North Dakota legalized medical marijuana yesterday.
A ballot measure in the state passed with 64 percent of voters saying "yes," and 36 percent saying "no," according to the North Dakota Secretary of State website. A total of 337,653 votes were counted.
This means that North Dakotans with "debilitating medical conditions" can apply to get a medical marijuana card. Recreational use of the drug (so just smoking for fun) will still be illegal.
It also means that the state's Department of Health will regulate the "inventorying, dispensing, cultivation and growing," of the medical marijuana, and also deal with any violations of the act.
Patients will be able to get up to 3 ounces of marijuana at a time.
Medical conditions that qualify a person for a medical card include:
- Hepatitis C
- ALS (Lou Gehrig's disease)
- Alzheimer's disease and Dementia
- Crohn's disease or Fybromyalgia
- Spinal Stenosis or chronic back pain
- "Chronic or debilitating disease medical condition that results in: wasting syndrome, severe debilitating pain (that other treatments haven't fixed or the other treatments caused side effects,) intractable nausea, seizures, and severe muscle spasms.

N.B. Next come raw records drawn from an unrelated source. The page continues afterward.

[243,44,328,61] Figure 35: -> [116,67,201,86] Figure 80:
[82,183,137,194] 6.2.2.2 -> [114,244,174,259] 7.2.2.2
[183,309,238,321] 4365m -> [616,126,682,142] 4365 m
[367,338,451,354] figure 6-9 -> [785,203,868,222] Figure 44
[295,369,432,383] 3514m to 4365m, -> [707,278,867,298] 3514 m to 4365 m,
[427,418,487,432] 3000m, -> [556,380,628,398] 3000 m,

- Any others that the Department of Health adds
The same type of measure was proposed back in 2012, but was thrown out before making it to the ballot because they found out that a ton of the signatures were fake.
Other states legalized it too
Weed was on a lot of ballots Tuesday.
California and Nevada voted to legalize recreational use. As did Massachusetts (the country's first Eastern state to do so). Maine looks poised to approve it as well, though some ballots are still being counted, the New York Times says. Arizona voted against legalizing recreational use.
Along with North Dakota, Arkansas and Florida also approved medical marijuana, the Washington Post reported. Montana voted to expand their existing legal medical marijuana laws.
Minnesota legalized medical marijuana back in 2014, and in 2015 added intractable pain to the list of qualifying conditions, according to the Minnesota Department of Health.
As of today, Governing.com says a total of 28 states plus the District of Columbia have in some way or another legalized marijuana— with seven of those being legal recreational use.